Every cache maintain its own cache state. And when it needs to access a shared address space, it sends snooping messages to all the other caches to either update or invalidate them.

  • Write invalidate: write operation will invalidate all the other shared copies. Others will have to read again from the next level of cache to use it again.
  • Write update: write operation will give the written data to the shared copies and update them accordingly.

One could add a snooping filter to filter out the exesive snooping traffic that doesn’t belong to current cache.

Directory-based

There is a centralized (no physically but logically) directory that maintains all the cache sharing info. All the requests have to go to this directory to ask for permission. The protocol can also be write-invalidation or write-update.

Coherence protocol

On top of basic write-invalidate and write-update, each cache block should has its own status, which also determines the protocol. Basic MSI (modified/shared/invalid), or MESI (add exclusive) different choices.

Software cache coherence vs. hardware cache coherence

Software cache coherence use special instructions to flush/invalidate cache entries to maintain coherence between different cores. Hardware use snooping or directory to maintain coherence. Modern SoC system uses both of them to reach a hybrid cache coherence system.

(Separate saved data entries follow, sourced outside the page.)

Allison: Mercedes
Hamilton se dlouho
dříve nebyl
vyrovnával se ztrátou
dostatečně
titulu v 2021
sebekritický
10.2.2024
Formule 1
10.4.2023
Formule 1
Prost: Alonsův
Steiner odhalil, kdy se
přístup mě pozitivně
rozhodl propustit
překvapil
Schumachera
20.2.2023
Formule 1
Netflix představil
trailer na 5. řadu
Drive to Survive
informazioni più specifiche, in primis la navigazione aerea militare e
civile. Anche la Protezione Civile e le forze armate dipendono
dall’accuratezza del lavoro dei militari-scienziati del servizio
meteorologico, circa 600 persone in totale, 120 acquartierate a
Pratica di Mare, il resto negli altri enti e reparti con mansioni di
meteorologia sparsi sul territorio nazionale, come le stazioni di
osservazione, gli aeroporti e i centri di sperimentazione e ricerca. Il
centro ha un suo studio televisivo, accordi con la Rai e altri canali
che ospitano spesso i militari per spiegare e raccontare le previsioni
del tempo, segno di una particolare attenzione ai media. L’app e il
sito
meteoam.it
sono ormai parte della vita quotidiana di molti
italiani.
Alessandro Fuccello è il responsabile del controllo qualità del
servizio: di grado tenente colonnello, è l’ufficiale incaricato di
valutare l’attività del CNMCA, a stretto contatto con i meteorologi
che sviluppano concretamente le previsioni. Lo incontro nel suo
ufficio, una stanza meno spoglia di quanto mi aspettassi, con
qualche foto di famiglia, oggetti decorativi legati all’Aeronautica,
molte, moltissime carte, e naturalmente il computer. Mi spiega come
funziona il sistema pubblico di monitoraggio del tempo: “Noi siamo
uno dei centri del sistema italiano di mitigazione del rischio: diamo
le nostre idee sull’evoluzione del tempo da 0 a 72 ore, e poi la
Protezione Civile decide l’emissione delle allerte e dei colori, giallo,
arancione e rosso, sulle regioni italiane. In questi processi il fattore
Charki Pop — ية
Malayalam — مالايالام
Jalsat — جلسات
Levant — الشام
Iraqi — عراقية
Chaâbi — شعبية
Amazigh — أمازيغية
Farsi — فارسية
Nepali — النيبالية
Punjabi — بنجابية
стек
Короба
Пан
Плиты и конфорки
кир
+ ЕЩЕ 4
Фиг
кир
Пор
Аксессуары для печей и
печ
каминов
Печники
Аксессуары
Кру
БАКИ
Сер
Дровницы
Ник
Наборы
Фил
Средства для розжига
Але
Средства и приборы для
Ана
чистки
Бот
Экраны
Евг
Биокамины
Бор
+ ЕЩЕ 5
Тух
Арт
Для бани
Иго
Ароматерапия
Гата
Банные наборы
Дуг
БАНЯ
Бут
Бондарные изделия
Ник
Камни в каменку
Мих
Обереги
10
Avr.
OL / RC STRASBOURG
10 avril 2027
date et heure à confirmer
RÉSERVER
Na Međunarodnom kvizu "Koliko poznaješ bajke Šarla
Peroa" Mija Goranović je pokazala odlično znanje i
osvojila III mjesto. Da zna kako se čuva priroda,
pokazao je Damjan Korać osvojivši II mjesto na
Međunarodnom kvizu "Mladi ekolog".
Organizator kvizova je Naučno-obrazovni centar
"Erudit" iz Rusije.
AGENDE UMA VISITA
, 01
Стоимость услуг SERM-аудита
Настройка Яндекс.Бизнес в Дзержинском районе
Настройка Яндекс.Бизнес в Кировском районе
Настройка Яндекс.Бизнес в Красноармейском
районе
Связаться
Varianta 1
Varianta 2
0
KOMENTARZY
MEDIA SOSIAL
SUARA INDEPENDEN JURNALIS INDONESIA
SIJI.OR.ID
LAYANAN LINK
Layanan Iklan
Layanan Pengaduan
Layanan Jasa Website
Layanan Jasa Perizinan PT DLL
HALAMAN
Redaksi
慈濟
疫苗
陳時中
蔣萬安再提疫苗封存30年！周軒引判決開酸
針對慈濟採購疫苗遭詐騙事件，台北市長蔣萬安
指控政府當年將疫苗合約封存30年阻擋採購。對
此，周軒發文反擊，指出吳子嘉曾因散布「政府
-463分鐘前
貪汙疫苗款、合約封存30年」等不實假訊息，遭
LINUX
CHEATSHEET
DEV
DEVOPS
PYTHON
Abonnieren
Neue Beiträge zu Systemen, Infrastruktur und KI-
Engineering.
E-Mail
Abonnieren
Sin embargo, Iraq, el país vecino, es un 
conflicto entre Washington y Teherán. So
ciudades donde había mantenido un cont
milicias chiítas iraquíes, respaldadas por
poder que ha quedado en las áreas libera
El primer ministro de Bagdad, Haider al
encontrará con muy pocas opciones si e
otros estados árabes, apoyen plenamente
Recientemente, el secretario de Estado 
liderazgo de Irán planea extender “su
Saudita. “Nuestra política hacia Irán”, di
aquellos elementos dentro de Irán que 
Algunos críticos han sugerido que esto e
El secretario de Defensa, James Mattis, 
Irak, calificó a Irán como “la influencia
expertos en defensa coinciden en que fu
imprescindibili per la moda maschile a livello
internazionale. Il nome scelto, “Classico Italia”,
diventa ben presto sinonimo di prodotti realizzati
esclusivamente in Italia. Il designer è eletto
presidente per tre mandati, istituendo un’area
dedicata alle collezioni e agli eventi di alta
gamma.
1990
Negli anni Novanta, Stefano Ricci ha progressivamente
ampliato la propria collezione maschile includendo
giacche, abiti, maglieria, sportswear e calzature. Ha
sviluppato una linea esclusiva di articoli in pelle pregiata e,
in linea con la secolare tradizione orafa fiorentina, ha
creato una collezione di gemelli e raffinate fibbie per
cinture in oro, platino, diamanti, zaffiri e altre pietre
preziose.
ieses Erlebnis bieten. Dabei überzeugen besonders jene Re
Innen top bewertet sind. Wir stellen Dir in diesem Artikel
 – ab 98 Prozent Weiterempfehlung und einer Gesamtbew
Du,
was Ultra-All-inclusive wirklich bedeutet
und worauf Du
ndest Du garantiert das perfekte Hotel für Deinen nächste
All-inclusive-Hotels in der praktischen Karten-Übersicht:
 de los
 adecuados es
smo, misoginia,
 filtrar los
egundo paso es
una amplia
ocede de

  • Software coherency is hard to program and debug.

Interesting articles

Extended System Coherency

  • 3 mechanisms to maintain coherency
    • Disable cache for shared data/address space
    • Software managed coherency
      • Clean or flush dirty data, and invalidate old data
      • Challenges
        • Software complexity: hard to debug, cache learning and invalidation must be done at the right time, and coordinates between multiple masters
        • Performance and power: how to work out which data needs to be maintained? And if it has more dirty data, software coherency takes longer to clearn and invalidate than hardware coherency
    • Hardware managed coherency
      • Snoop
        • Snoop filter
          • Centralized, and built in the interconnect
            • Save power: just look up once instead of multiple times; the processor clusters can stay in low power sleep mode
            • Higher performance: avoid CDC in multi-clock-domain system like mobile SoC.
  • DVM (Distributed Virtual Memory)

Exploring How Cache Coherency Accelerates Heterogeneous Compute

  • SVM (Shared Virtual Memory)
    • To avoid coping shared data between processors (ex. CPU and GPU), virtual memory pages on different processors can point to the same physical memory location.
  • ACE (AXI Coherency Extensions) by ARM
  • HSA (Heterogeneous System Architecture)
    • Foundation by ARM
    • Open standards